**WORK TO BE COMPLETED**
Reproduce every line of the items below word for word, leaving the pictures out.

**Collected data**
================

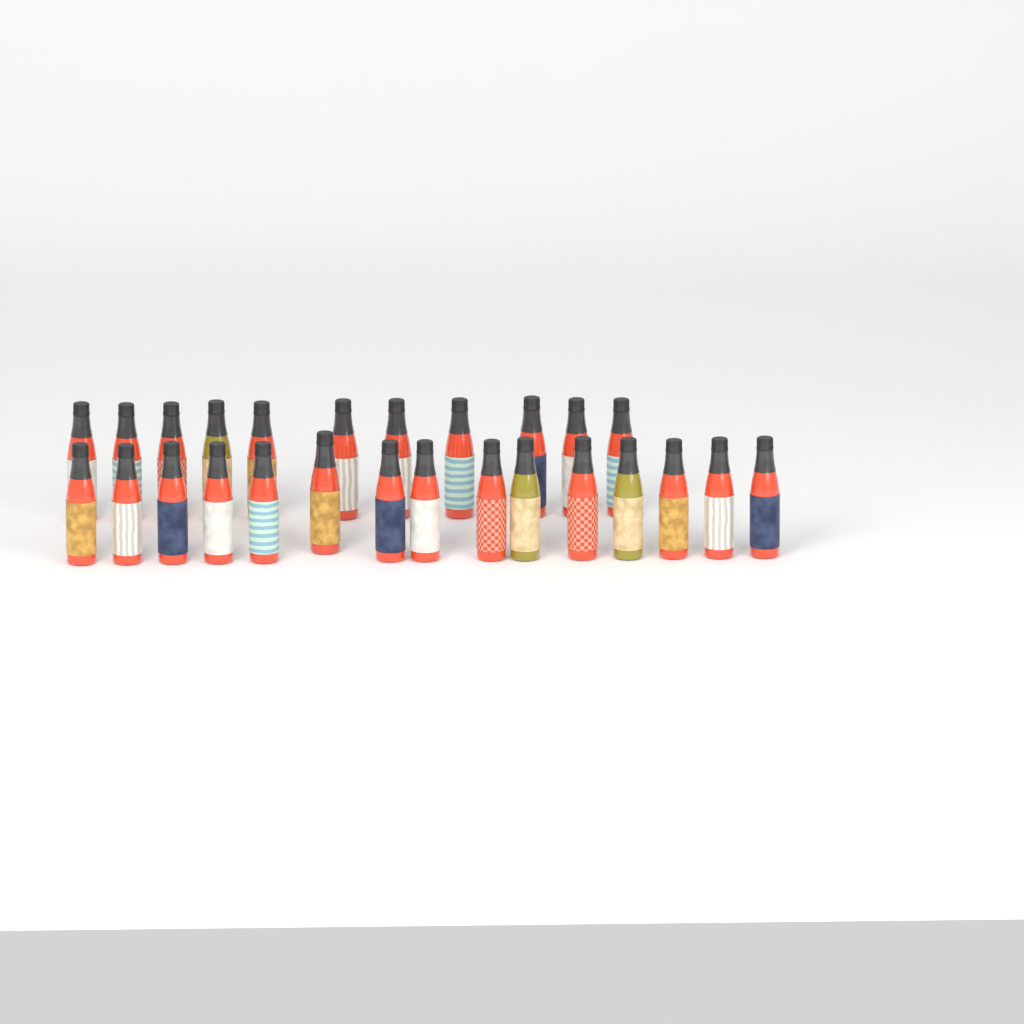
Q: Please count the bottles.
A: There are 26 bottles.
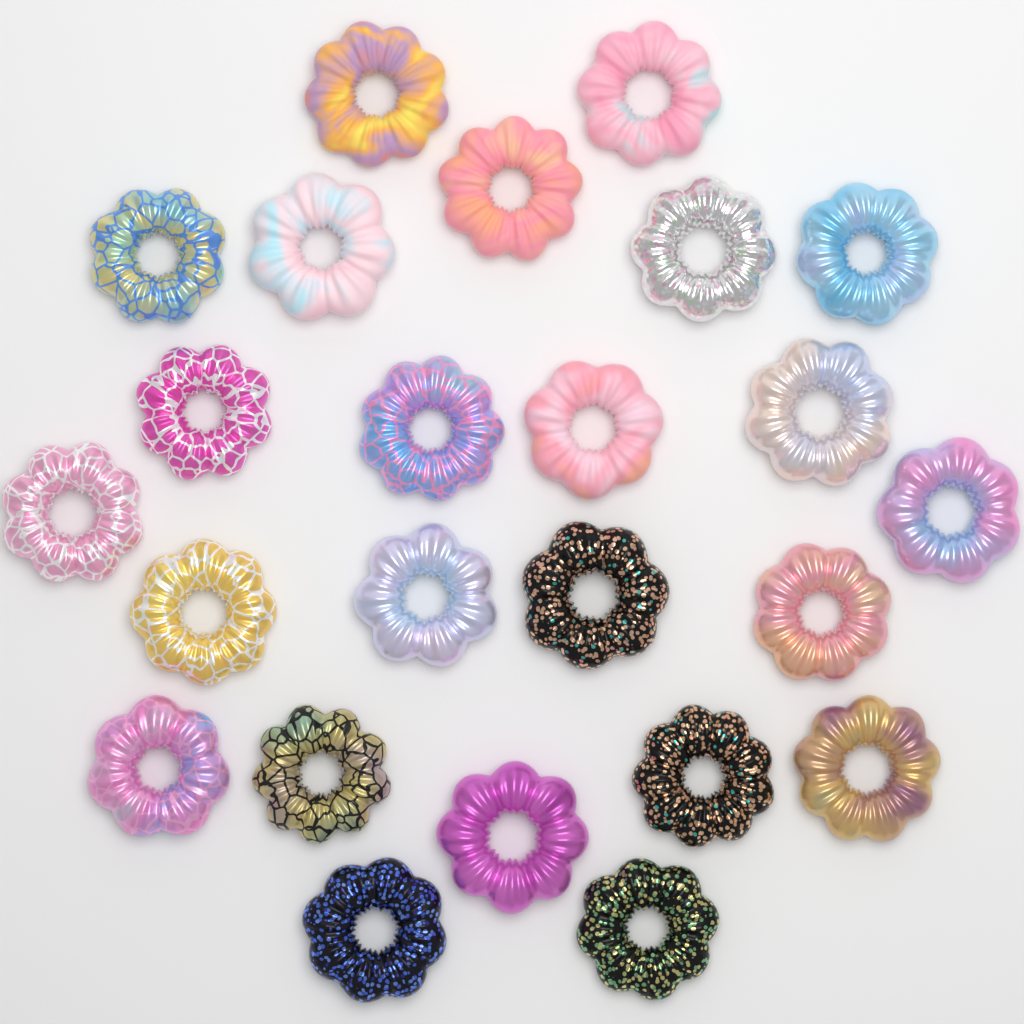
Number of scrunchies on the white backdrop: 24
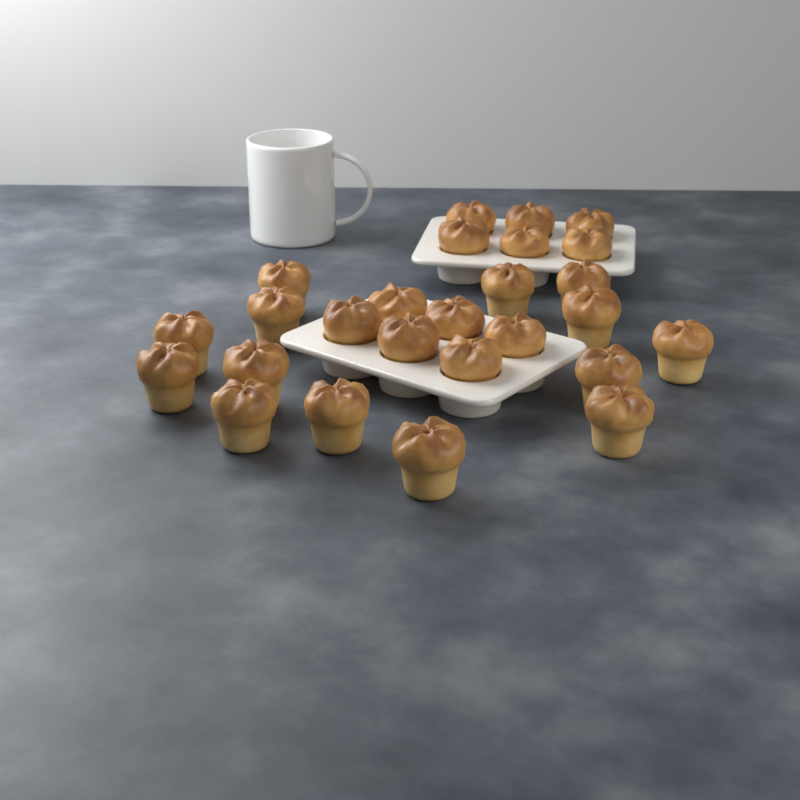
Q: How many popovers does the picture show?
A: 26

================

**FULL RESPONSE**
Q: Please count the bottles.
A: There are 26 bottles.
Number of scrunchies on the white backdrop: 24
Q: How many popovers does the picture show?
A: 26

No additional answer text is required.